A proposta apresentada por Indepa vai ao encontro da Lei para a Proteção de Povos Indígenas ou Originários em Situação de Isolamento e em Situação de Contato Inicial (Lei 28736). Para as organizações sociais, a Lei representa uma contradição na área ambiental e de proteção aos indígenas: ao mesmo tempo em que estabelece que as reservas territoriais são intocáveis, a norma permite operações extrativistas nas áreas em questão.
"Esta contradição ocorre apesar de que a intangibilidade das Reservas Territoriais e Indígenas responde ao dever do Estado de garantir o direito fundamental da vida dos povos indígenas isolados, razão pela qual nós também consideramos que estas Reservas devem ter o caráter de intangíveis”, destacou o Grupo.
Para a organização defensora dos direitos humanos, tanto a Lei quanto o Regulamento representam uma violação aos direitos dos povos indígenas reconhecidos na Constituição Política e no Convênio 169 da Organização Internacional do Trabalho (OIT). Respeito à vida, à saúde, à identidade cultural, às terras, ao território e à livre determinação são apenas alguns direitos indígenas ameaçados pela Lei e pelo Regulamento.
"Lamentamos que o Indepa, em vez de promover e garantir a proteção irrestrita dos direitos dos povos indígenas isolados, promova a aprovação do Regulamento de Supervisão de Atividades Exploratórias e Extrativas no Interior das Reservas Territoriais e Indígenas do Estado uma vez que os danos à vida e à saúde que se poderão gerar serão irreversíveis e irreparáveis”, apresentaram.
Por conta disso, as organizações pediram às autoridades peruanas que desistam da aprovação do Regulamento e modifique a Lei 28736 para tornar as reservas territoriais indígenas efetivamente intocáveis.
De acordo com o Grupo de Trabalho da Coordenadora Nacional de Direitos Humanos, atualmente Peru possui cinco reservas territoriais para indígenas isolados: Kugapakori-Nahua, Madre de Dios, Mashco Piro, Murunahua e Isconahua.

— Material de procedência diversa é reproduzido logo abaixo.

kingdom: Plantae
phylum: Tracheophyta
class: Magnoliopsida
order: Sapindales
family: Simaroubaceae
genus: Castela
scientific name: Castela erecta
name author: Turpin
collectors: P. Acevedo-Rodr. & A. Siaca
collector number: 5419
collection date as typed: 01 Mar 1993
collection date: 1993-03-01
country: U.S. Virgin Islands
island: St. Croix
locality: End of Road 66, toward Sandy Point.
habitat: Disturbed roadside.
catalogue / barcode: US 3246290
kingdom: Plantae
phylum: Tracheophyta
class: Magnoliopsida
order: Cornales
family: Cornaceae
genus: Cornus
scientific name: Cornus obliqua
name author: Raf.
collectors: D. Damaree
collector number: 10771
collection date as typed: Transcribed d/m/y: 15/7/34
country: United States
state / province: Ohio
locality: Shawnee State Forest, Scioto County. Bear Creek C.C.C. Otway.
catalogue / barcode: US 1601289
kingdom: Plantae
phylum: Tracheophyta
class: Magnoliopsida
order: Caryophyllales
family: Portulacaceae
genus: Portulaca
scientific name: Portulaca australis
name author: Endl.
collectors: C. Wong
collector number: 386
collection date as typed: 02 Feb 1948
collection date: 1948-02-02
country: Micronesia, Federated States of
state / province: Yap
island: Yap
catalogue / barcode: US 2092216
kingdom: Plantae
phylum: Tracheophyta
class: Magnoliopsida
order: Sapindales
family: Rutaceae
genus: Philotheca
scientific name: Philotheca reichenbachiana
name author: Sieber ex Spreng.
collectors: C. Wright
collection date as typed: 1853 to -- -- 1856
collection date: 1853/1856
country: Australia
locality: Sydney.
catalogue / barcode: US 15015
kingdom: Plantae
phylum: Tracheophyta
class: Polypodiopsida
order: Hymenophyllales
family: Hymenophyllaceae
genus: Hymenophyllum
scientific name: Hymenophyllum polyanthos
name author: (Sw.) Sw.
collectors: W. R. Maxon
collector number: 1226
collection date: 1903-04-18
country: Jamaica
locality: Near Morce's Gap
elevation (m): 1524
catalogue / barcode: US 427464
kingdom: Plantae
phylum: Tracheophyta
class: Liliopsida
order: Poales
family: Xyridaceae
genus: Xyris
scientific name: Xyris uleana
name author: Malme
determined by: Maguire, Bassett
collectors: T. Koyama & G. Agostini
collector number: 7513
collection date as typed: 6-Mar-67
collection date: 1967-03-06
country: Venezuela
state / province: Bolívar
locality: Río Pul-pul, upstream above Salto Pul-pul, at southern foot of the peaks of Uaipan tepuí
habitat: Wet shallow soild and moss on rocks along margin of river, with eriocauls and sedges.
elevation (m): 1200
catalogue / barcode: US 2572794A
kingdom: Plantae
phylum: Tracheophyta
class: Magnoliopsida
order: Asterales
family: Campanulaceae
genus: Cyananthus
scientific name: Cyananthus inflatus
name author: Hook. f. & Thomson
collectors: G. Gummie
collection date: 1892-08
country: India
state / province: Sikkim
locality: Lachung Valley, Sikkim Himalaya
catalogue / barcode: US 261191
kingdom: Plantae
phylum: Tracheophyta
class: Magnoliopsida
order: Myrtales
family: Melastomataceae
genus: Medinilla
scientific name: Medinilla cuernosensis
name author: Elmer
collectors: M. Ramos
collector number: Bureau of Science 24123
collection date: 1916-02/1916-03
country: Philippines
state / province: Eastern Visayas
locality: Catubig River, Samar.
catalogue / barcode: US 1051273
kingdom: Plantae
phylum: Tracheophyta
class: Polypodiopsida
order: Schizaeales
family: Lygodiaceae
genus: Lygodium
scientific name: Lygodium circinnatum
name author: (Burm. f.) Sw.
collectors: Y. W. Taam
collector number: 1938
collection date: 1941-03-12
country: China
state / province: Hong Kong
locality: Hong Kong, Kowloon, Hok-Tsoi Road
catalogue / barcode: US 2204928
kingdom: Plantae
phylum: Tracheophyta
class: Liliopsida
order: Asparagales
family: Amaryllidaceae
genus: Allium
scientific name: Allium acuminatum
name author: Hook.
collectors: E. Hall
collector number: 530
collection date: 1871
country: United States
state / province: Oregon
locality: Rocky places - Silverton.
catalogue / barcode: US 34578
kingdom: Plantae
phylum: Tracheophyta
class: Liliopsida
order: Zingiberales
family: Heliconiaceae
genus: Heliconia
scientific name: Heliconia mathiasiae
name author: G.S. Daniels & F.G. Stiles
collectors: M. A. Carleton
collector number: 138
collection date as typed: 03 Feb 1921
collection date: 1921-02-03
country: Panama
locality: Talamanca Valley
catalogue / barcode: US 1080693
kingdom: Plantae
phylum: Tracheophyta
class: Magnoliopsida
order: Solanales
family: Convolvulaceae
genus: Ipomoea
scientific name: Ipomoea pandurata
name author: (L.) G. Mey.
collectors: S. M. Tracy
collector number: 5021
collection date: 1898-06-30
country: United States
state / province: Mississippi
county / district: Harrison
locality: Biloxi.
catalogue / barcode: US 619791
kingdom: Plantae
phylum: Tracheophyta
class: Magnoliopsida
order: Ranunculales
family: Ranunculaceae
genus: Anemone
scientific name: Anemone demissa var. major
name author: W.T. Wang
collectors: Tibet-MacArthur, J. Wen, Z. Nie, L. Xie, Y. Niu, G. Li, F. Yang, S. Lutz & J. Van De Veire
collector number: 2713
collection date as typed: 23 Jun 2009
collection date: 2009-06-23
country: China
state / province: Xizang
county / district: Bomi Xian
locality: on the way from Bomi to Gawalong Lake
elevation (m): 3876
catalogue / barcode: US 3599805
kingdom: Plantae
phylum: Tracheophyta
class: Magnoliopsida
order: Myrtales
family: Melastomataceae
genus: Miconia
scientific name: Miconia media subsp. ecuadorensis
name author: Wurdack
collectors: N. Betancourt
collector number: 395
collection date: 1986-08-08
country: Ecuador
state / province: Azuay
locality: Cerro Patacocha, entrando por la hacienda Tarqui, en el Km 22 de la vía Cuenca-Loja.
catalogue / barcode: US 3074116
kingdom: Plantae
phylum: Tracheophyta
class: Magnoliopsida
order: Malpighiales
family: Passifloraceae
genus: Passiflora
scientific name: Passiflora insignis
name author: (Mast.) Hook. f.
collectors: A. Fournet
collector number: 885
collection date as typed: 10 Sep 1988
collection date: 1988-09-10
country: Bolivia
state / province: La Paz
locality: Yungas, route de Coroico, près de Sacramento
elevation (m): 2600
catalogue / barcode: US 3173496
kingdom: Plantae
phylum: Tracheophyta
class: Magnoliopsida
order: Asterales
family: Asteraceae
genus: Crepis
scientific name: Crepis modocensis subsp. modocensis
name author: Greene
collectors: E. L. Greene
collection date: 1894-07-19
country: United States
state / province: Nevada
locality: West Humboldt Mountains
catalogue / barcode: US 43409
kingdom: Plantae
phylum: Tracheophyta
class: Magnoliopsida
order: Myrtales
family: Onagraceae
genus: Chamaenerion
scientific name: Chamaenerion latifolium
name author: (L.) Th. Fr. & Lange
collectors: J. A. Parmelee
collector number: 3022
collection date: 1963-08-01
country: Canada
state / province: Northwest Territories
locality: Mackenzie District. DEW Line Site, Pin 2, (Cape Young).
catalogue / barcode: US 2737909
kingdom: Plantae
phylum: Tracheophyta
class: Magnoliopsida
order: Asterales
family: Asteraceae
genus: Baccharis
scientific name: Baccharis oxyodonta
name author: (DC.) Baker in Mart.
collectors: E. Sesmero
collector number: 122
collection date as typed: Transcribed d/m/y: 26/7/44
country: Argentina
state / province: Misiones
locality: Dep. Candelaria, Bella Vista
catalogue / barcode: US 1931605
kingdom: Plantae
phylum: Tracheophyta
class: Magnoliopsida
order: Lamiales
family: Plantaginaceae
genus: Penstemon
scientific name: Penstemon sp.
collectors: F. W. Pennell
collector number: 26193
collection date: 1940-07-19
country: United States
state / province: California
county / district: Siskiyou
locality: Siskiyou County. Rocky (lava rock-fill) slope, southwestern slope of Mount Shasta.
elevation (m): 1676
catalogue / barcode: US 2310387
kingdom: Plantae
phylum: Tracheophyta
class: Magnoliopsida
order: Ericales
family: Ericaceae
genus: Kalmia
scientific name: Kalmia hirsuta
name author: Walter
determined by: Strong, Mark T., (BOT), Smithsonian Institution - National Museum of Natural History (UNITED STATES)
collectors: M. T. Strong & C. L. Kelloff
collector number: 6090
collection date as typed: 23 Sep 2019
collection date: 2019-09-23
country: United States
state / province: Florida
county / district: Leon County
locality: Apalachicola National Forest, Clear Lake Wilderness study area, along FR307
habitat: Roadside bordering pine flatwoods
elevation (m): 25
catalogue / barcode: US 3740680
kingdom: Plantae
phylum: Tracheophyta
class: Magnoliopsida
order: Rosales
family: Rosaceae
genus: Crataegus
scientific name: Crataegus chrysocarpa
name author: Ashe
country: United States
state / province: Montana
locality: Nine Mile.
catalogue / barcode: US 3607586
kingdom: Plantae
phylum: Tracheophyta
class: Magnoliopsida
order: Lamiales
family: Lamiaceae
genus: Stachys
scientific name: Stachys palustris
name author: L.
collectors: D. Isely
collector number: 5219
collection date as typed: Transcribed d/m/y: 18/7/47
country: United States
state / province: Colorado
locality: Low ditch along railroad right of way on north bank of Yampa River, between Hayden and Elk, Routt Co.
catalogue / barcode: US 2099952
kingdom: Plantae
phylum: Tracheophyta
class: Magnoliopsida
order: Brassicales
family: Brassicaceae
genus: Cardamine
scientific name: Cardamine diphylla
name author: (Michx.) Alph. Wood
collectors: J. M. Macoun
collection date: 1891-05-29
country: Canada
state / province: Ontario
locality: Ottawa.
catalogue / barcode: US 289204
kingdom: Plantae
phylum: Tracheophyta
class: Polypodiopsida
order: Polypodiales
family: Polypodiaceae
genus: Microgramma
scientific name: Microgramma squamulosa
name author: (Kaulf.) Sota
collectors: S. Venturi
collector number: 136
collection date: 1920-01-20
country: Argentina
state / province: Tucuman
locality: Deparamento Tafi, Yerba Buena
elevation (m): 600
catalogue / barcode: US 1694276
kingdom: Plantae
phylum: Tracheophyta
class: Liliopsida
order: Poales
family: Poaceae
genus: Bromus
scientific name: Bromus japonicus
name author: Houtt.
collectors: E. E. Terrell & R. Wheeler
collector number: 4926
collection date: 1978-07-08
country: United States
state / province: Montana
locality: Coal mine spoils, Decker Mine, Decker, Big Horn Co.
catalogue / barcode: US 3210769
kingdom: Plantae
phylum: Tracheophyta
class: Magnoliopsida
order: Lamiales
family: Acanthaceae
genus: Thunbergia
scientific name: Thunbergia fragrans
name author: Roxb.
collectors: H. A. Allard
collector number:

Outras cinco estão sendo pedidas para os povos: Cacataibo (Sul e Norte), Kapanawa, Yavarí-Tapiche, Yavarí-Mirim e Napo Tigre.
O Grupo fez coro ao rechaço e à denúncia realizados por outras organizações sociais peruanas, como a Associação Interétnica de Desenvolvimento da Selva Peruana (Aidesep). Segundo as entidades, a proposta do Regulamento é apresentada justamente quando o Consorcio Camisea tenta expandir suas ações extrativistas para a Reserva Nahua Kugapakori e Nanti.